Monday, March 9, 2009

resettling

whenever I return from an adventure I have to gradually transition myself back into everyday life.
I had a grand adventure this past weekend, and will write about it soon, but today I am choosing to write about the grand transition back into "normalhood."

normalhood: the activities, behaviors, and attitudes that make up my typical, daily life.

which, today, included:
lots of laundry
feeding children
shuttling children
snacking
feeling some gratitude
answering work phone, cell phone, home phone
making calls on work phone, cell phone, home phone
arriving on time for appointments
shipping orders
snacking
feeling some intensity in my well-used muscles
opening snail mail
checking email, hoping for something fun or profitable
paying bills, completing forms and otherwise creating outgoing mail
loving my kids
taking goods delivered by UPS and business partner and putting them where they belong
putting kid (and my) things where they belong
going to store for milk and veggies

and so on.

what this transition process adds to my normalhood is both tangible (more things to unpack, clean, and put away, a pile-up of mail, email, and phone calls to wade my way through, things like that) and intangible (the mental regrouping).
it's the mental regrouping that I pay more attention to, as it's a fascinating process:
I love to go away, and live an experience that has absolutely nothing to do with normalhood, and a little of that experience always comes home with me, lives with me, and forever tweaks, just a tiny bit, what my normalhood is.

when I was away this past weekend I existed without a single aspect of this everyday life I lead. this, of course, is the draw and pull of vacationing. this daily life of mine ceased to exist for 48 amazing hours.
and although some of life hit me in the face within 2 minutes of pulling in my driveway, I am still carrying some of the joy and energy of my weekend experience, with tempers the severity of the returning-to-normalhood shock.
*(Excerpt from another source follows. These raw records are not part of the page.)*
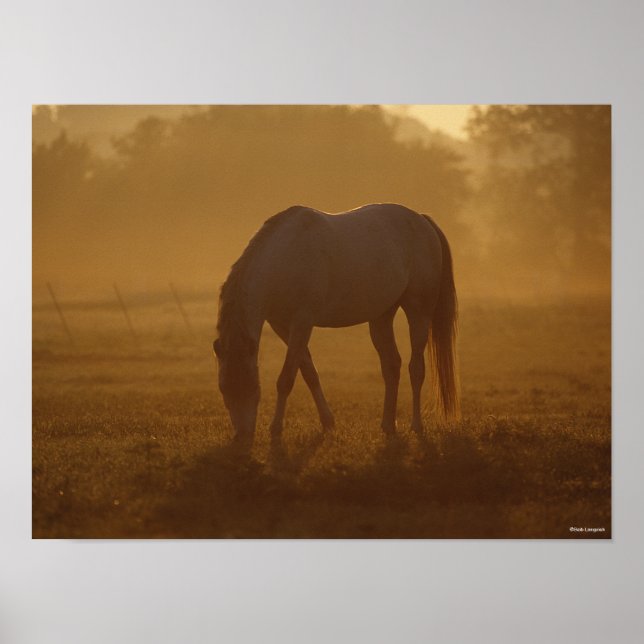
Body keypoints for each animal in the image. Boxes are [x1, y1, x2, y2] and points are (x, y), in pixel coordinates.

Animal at [213, 203, 459, 444]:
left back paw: (416, 425)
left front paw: (276, 429)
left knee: (416, 368)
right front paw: (328, 422)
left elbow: (287, 378)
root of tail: (422, 219)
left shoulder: (302, 322)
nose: (242, 434)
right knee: (391, 366)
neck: (287, 258)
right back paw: (388, 425)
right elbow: (309, 372)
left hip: (419, 312)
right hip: (381, 317)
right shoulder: (281, 325)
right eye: (223, 387)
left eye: (254, 386)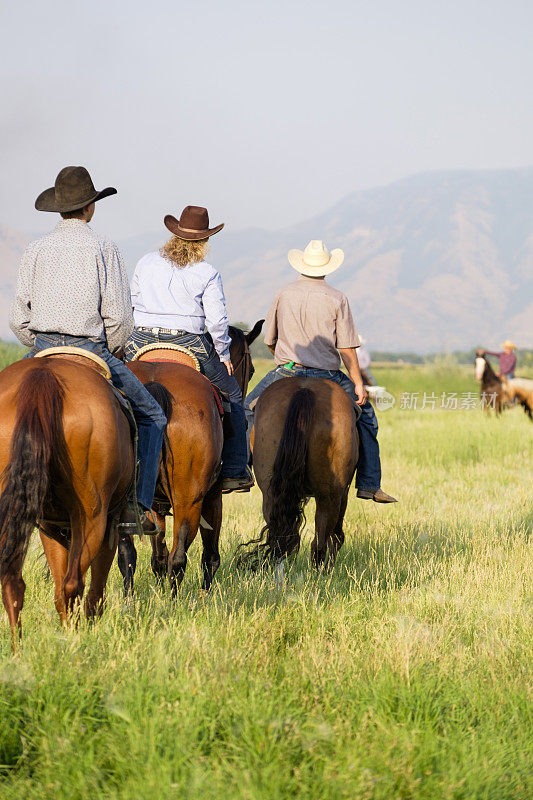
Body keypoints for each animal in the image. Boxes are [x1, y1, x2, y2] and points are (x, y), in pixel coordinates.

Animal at [0, 356, 135, 644]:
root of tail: (44, 376)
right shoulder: (109, 523)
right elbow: (94, 589)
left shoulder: (50, 527)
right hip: (92, 517)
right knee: (74, 584)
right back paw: (76, 641)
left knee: (13, 582)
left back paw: (19, 647)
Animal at [118, 320, 264, 592]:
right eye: (250, 371)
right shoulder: (213, 497)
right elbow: (210, 556)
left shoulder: (156, 505)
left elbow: (158, 557)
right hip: (190, 499)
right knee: (178, 558)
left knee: (127, 556)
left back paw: (129, 600)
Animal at [239, 380, 360, 572]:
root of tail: (304, 391)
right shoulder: (344, 491)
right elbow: (336, 534)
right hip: (330, 494)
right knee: (321, 538)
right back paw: (321, 572)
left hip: (271, 490)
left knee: (281, 531)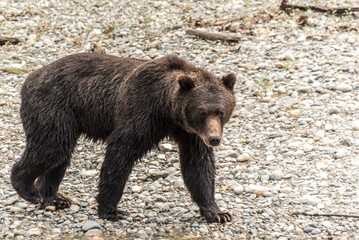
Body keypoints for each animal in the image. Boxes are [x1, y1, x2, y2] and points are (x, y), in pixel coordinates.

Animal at [10, 53, 236, 223]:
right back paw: (28, 189)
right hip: (53, 106)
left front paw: (217, 212)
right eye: (202, 112)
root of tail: (29, 78)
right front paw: (111, 210)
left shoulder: (190, 134)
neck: (167, 111)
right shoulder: (142, 110)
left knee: (60, 154)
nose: (214, 139)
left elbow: (198, 166)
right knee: (52, 148)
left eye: (221, 111)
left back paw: (54, 197)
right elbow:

only 92 percent of me is here.
the rest is still on a ridge in the uintahs, looking out over peaks and valleys, the sky above me deep indigo and speckled with the brightest stars I've ever seen, a glorious creamy moon shining across the hills and sparking snow crystals all around me.

maybe 94 percent of me will be here tomorrow, and I'll gradually work my way up to being fully here. but my cells will hold the experience for me, and there will always be a little bit of that ridge within my skin and in the fabric of my soul.